The Milwaukee Braves led the National League in attendance for six straight years from 1953 to 1958 (at which time the Dodgers began to flourish in Los Angeles). The Brewers -- the smallest-market team in baseball -- have drawn three million fans in two of the last three seasons, a figure equal to 53 percent of the population of Wisconsin.

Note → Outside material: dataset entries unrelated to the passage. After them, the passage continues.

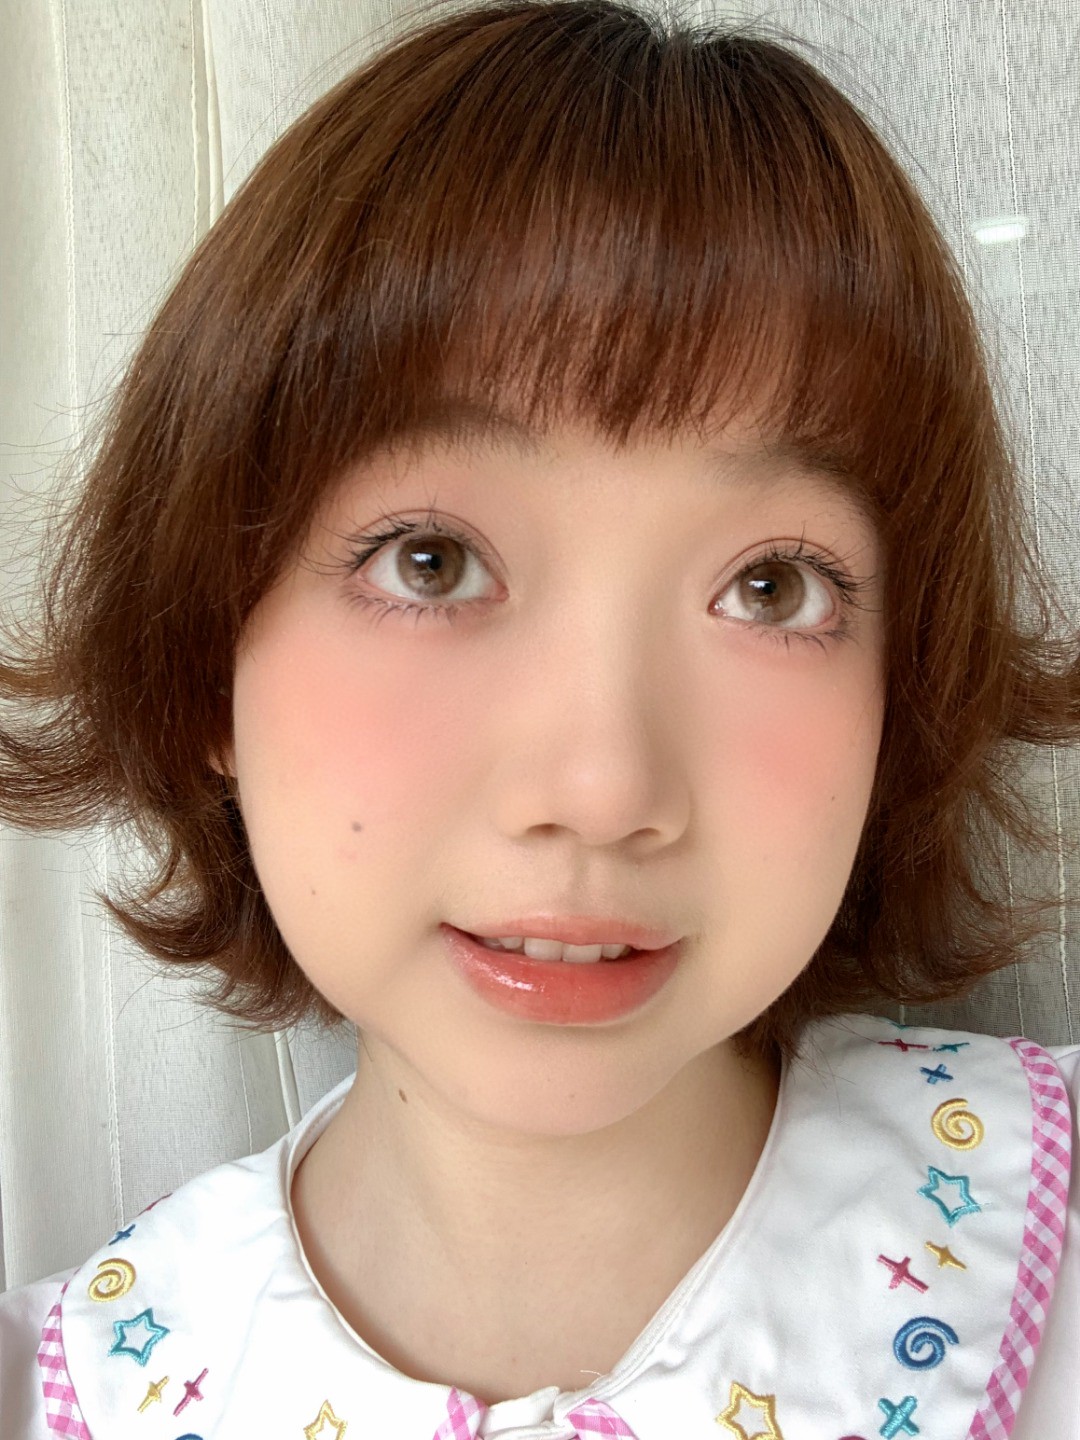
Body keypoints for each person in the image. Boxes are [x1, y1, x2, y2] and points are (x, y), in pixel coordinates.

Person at [1, 0, 1078, 1435]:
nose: (600, 788)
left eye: (770, 587)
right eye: (430, 562)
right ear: (206, 659)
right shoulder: (65, 1390)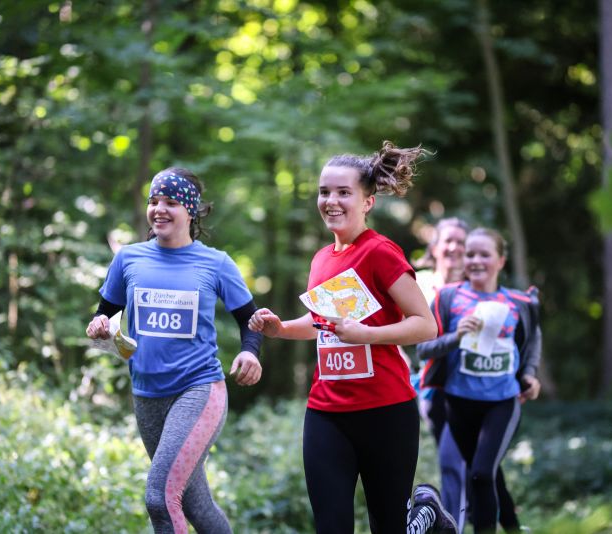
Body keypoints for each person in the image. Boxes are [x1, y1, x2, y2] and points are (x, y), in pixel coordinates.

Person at [248, 141, 457, 534]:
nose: (331, 200)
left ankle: (426, 513)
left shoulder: (380, 253)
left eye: (344, 192)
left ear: (367, 202)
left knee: (388, 527)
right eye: (325, 191)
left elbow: (425, 325)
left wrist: (367, 333)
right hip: (326, 413)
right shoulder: (322, 258)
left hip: (386, 411)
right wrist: (281, 328)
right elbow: (323, 323)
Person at [85, 167, 263, 534]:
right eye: (153, 201)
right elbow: (104, 314)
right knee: (196, 504)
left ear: (191, 211)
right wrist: (99, 325)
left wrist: (250, 352)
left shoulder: (216, 263)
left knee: (159, 496)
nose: (159, 209)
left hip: (199, 389)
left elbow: (250, 320)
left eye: (170, 202)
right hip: (146, 394)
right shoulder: (129, 259)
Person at [416, 228, 541, 534]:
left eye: (485, 254)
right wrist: (455, 337)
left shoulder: (518, 302)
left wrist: (530, 373)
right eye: (470, 254)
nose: (475, 260)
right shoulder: (448, 298)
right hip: (457, 402)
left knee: (481, 474)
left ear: (501, 260)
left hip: (502, 401)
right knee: (484, 473)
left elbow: (533, 337)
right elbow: (423, 349)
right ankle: (512, 526)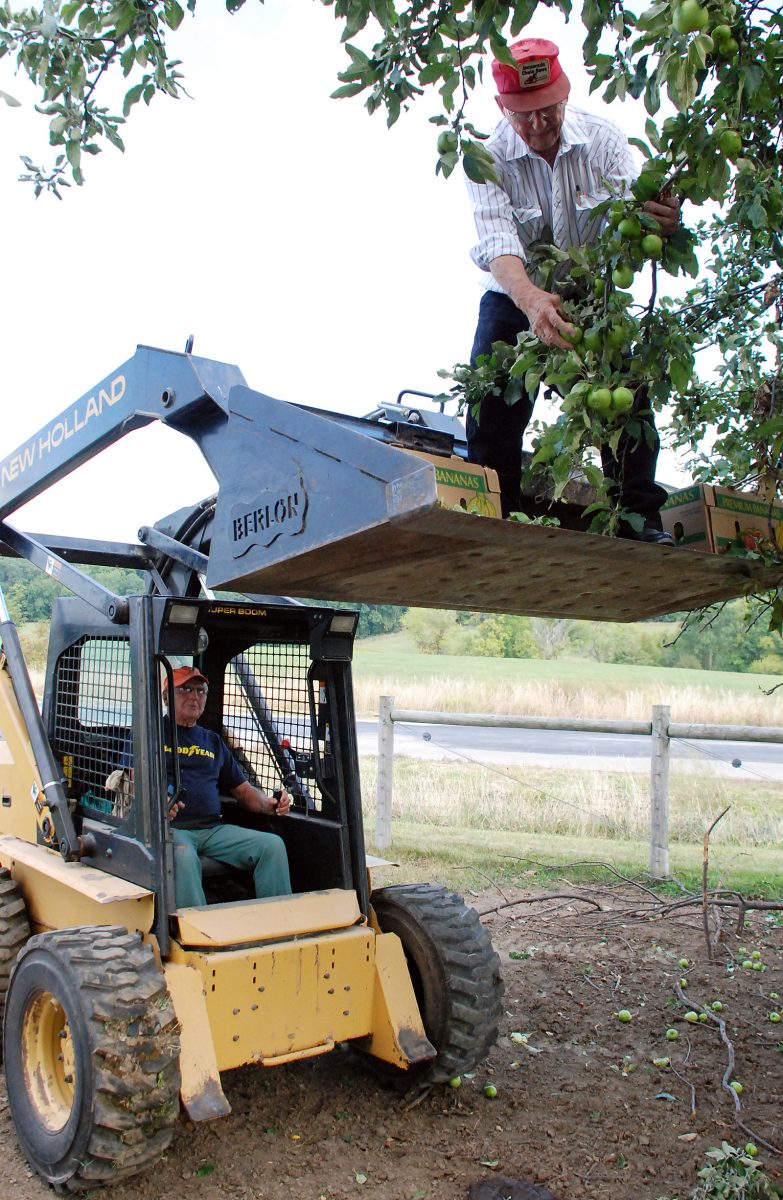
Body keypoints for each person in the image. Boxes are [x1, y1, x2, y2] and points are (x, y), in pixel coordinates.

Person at [465, 37, 681, 544]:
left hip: (588, 295)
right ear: (502, 108)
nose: (539, 125)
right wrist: (533, 300)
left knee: (628, 398)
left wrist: (664, 218)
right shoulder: (484, 159)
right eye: (524, 116)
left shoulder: (603, 141)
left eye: (547, 110)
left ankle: (639, 521)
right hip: (515, 293)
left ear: (564, 95)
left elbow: (640, 213)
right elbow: (498, 244)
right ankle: (496, 519)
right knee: (492, 395)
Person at [163, 665, 292, 908]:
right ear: (166, 696)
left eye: (200, 691)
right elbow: (134, 780)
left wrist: (267, 804)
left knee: (272, 846)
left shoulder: (212, 741)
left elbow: (242, 790)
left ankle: (278, 921)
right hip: (172, 828)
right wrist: (159, 803)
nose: (194, 696)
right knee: (182, 854)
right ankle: (197, 933)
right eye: (185, 689)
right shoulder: (152, 733)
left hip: (213, 829)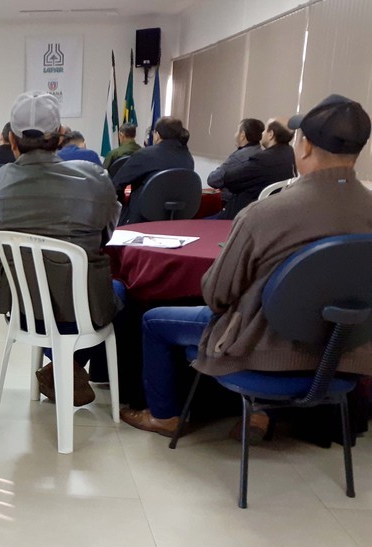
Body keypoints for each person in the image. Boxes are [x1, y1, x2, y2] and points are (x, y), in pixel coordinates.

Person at [120, 94, 372, 440]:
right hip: (342, 353)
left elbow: (217, 294)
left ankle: (164, 416)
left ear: (307, 147)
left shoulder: (265, 214)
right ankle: (260, 416)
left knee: (152, 320)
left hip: (259, 348)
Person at [0, 91, 123, 405]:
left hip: (23, 310)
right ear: (60, 137)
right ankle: (74, 370)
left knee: (49, 296)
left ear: (12, 141)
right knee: (120, 293)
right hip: (83, 311)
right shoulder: (95, 178)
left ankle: (61, 369)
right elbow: (105, 237)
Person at [112, 116, 194, 225]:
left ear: (157, 135)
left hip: (141, 221)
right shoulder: (187, 157)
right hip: (177, 221)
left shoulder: (145, 155)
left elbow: (117, 183)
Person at [217, 118, 297, 219]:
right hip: (271, 214)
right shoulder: (291, 154)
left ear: (271, 134)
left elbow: (230, 180)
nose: (262, 134)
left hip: (242, 217)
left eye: (265, 130)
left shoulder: (263, 159)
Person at [206, 118, 264, 207]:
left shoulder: (239, 157)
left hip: (229, 205)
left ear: (242, 135)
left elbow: (213, 180)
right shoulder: (261, 153)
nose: (235, 134)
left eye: (237, 131)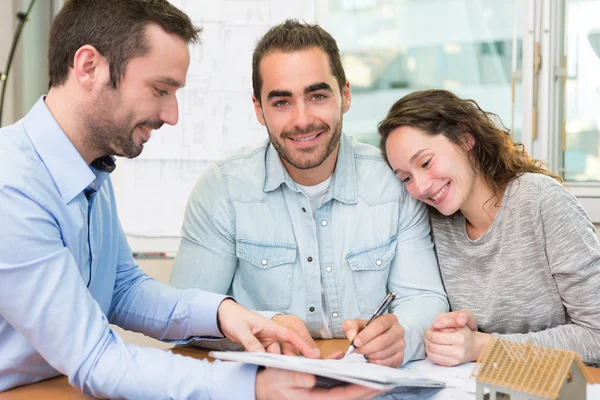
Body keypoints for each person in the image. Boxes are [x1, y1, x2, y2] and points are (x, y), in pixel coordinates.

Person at [0, 1, 380, 399]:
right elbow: (95, 359)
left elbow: (122, 288)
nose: (172, 114)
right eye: (160, 89)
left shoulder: (90, 168)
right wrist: (255, 387)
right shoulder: (13, 186)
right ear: (89, 67)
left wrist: (224, 314)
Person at [170, 19, 448, 368]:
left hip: (372, 381)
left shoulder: (394, 181)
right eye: (282, 102)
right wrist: (265, 324)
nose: (302, 120)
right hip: (263, 381)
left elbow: (425, 297)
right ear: (259, 110)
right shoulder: (222, 190)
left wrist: (402, 334)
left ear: (345, 95)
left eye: (317, 96)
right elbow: (183, 313)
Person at [378, 89, 600, 367]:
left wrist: (485, 346)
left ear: (466, 137)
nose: (420, 187)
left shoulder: (542, 201)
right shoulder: (436, 221)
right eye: (406, 178)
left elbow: (596, 335)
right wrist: (459, 331)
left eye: (426, 162)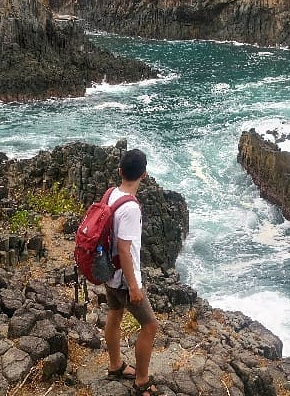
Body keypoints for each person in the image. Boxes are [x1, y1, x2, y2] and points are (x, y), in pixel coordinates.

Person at [104, 149, 163, 396]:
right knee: (150, 327)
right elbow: (125, 250)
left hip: (108, 272)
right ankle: (141, 382)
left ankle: (116, 365)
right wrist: (134, 286)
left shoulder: (111, 195)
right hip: (123, 279)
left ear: (119, 171)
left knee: (115, 315)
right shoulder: (130, 208)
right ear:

They're not the only team in town, of course. The Milwaukee Bucks have a cute slogan, but few teams really do "Fear the Deer," who had a disappointing 2010-2011 season and now face an NBA lockout. It's been 37 years since that team won a title, Milwaukee's last, and since then the primary Deer to Fear in Milwaukee was Rob Deer, the Brewers slugger and strikeout merchant of the 1980s. In 1987, when I was a junior at Marquette, the Brewers started the season with 13 consecutive wins, one of them a no-hitter by Juan Nieves. After the team's 12th straight victory that April, per a longstanding promise, the George Webb chain of hamburger joints gave away 168,194 burgers in a single day to Brewer fans, many -- if not most of them -- hungry college students.
That 12th straight victory came on Easter Sunday, when the Brewers rallied from a 4-1 deficit in the bottom of the ninth inning, thanks to Deer's game-tying, three-run home run off Rangers reliever Greg Harris. As Deer circled the bases -- right fist raised in the air, golden mullet flouncing in the sun -- the moment was photographed for the cover of that week's Sports Illustrated. Three batters later, the immortal Dale Sveum won the game with another home run, one still spoken of with reverence in Milwaukee.
I thought of all this yesterday, when the Brewers were on another streak, looking to win their eighth consecutive game. They lost, in 11 innings, to St. Louis, Milwaukee's rival in both brewing and baseball. But the Brewers retained a 2 1/2-game lead over the Cardinals, who may yet, come September, have every reason to Fear the Beer.